• **EXTRACTED DATA**:
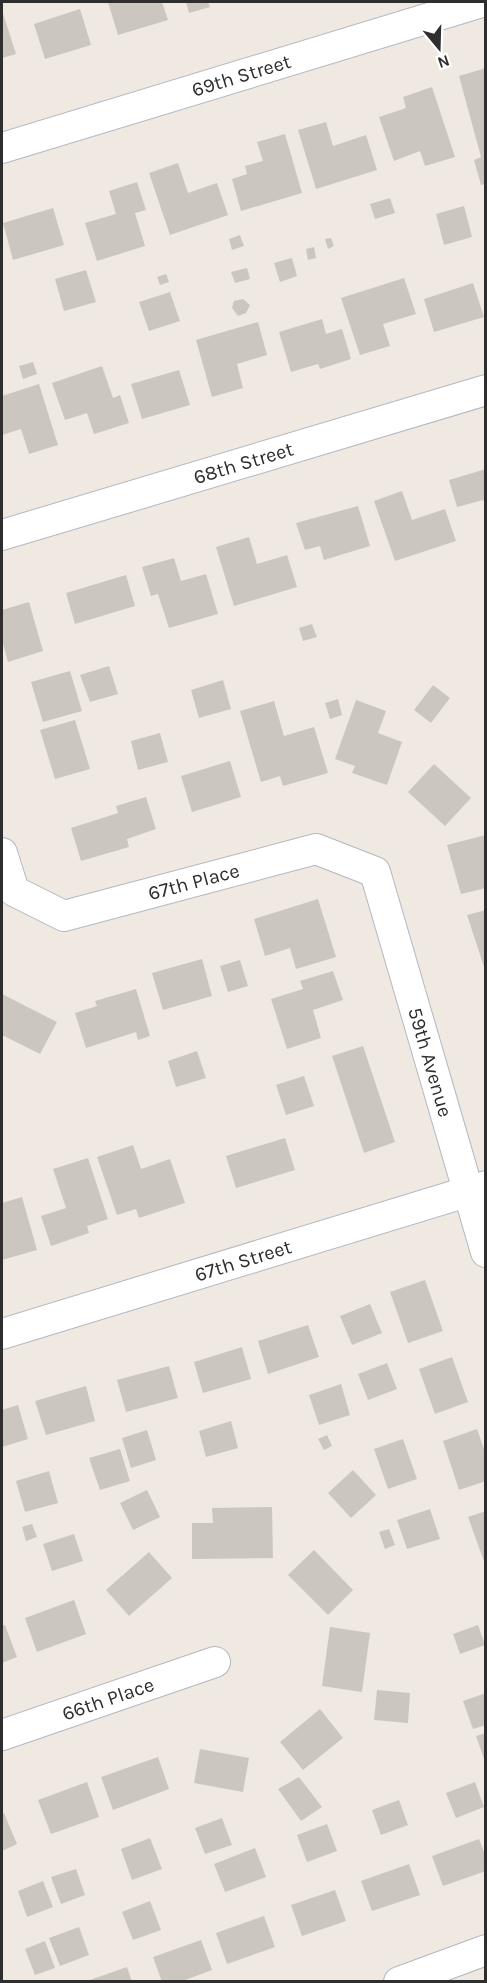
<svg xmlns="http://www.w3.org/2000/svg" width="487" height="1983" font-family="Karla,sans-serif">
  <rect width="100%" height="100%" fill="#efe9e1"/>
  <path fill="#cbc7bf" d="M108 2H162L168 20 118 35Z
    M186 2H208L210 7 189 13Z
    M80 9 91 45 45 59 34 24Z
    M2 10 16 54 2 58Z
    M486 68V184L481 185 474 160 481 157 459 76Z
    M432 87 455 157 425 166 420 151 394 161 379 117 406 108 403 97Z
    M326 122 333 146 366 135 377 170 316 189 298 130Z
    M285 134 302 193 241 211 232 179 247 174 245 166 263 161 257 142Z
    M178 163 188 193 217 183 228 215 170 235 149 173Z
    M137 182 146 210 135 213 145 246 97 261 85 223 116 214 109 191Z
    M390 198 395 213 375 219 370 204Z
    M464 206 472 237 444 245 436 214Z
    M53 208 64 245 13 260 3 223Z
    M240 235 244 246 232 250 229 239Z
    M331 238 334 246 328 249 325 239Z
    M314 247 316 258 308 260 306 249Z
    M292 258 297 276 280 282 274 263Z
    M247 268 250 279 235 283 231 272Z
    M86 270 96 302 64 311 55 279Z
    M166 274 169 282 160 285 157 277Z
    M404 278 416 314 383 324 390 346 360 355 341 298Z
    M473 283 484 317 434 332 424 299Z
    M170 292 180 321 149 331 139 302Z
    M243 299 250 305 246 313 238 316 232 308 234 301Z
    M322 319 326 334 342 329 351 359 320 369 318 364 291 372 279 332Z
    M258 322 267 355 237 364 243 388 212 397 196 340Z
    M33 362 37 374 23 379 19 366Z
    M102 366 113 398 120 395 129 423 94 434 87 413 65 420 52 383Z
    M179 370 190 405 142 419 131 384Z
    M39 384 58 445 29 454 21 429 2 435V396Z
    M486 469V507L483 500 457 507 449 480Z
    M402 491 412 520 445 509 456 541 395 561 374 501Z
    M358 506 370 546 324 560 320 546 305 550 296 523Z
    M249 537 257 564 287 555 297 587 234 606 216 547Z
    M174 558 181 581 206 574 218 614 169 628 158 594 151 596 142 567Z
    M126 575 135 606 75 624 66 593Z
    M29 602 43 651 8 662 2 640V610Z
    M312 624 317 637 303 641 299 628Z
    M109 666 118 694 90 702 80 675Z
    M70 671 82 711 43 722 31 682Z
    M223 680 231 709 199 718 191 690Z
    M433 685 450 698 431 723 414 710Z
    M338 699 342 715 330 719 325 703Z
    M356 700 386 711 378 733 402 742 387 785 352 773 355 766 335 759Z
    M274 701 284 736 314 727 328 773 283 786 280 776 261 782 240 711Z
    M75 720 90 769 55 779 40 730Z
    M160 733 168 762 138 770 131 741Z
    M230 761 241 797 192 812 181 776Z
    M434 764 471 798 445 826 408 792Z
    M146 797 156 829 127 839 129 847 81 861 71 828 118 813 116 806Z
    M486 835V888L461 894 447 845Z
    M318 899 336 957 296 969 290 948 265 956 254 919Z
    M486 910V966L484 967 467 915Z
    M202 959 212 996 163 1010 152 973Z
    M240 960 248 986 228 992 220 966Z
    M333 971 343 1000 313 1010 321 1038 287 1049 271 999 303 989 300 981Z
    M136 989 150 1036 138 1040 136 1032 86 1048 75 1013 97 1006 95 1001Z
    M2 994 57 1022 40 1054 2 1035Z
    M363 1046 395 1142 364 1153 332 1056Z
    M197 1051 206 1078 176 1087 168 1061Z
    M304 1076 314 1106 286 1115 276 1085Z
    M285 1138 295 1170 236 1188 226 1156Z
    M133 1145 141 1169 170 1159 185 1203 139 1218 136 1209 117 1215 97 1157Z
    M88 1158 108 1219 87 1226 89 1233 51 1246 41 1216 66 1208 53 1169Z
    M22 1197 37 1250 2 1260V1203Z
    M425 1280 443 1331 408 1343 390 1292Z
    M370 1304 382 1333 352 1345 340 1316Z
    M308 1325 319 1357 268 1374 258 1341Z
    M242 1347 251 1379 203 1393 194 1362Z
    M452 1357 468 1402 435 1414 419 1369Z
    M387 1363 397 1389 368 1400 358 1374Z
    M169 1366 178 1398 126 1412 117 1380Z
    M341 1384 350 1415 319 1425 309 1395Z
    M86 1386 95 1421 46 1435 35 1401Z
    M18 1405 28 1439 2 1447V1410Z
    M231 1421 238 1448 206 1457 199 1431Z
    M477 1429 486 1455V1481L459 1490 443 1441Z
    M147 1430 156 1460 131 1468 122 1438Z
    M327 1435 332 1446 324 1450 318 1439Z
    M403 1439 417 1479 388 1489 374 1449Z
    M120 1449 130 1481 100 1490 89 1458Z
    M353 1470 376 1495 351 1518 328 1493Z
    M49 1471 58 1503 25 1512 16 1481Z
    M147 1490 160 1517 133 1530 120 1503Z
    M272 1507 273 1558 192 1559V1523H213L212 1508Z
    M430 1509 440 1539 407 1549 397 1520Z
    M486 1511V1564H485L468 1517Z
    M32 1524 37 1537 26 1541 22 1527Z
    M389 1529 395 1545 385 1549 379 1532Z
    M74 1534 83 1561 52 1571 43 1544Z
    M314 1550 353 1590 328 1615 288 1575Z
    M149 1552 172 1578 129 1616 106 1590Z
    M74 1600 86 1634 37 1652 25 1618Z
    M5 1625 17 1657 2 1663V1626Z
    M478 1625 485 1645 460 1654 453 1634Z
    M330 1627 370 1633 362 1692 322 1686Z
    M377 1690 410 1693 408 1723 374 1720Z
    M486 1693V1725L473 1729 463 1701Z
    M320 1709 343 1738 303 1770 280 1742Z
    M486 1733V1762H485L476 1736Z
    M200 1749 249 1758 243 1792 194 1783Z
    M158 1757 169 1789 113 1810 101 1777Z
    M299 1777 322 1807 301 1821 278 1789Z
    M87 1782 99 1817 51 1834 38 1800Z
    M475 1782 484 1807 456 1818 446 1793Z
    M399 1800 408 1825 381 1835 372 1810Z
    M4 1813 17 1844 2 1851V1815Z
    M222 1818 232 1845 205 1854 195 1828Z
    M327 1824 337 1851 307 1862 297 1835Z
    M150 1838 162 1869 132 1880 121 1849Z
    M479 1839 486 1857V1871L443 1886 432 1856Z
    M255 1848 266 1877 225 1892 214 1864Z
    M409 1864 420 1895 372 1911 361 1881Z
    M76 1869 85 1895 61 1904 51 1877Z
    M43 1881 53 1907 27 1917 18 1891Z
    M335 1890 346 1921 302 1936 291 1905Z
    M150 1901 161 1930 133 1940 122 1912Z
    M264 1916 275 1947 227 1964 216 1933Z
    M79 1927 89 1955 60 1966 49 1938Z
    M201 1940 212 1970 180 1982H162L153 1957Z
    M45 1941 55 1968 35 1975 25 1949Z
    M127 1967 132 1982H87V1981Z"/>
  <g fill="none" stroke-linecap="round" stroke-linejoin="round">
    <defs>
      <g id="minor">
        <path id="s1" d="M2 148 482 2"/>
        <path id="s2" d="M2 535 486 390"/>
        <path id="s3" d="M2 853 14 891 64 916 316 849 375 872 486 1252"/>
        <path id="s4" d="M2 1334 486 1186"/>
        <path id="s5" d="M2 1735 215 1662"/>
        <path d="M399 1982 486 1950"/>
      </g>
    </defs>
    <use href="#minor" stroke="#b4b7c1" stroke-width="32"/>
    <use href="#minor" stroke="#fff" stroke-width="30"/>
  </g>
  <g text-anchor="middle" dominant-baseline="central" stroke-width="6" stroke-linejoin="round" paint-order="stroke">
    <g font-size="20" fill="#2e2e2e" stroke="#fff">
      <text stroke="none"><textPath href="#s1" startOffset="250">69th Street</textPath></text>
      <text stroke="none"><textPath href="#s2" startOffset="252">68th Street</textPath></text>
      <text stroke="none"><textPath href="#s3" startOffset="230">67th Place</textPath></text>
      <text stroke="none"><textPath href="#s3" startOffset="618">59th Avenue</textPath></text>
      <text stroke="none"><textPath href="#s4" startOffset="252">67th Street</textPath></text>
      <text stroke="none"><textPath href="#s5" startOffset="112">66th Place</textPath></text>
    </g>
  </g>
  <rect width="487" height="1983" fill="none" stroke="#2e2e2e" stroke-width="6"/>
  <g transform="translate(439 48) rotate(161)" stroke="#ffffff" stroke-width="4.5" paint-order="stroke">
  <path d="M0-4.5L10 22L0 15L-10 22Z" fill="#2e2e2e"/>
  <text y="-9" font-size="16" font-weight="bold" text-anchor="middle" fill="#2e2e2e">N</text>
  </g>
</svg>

• **WHAT YOU SHOULD DO**:
Provide the count of lines holding the word "size" in these entries, and no other words.

• **PROBLEM SOLUTION**:
2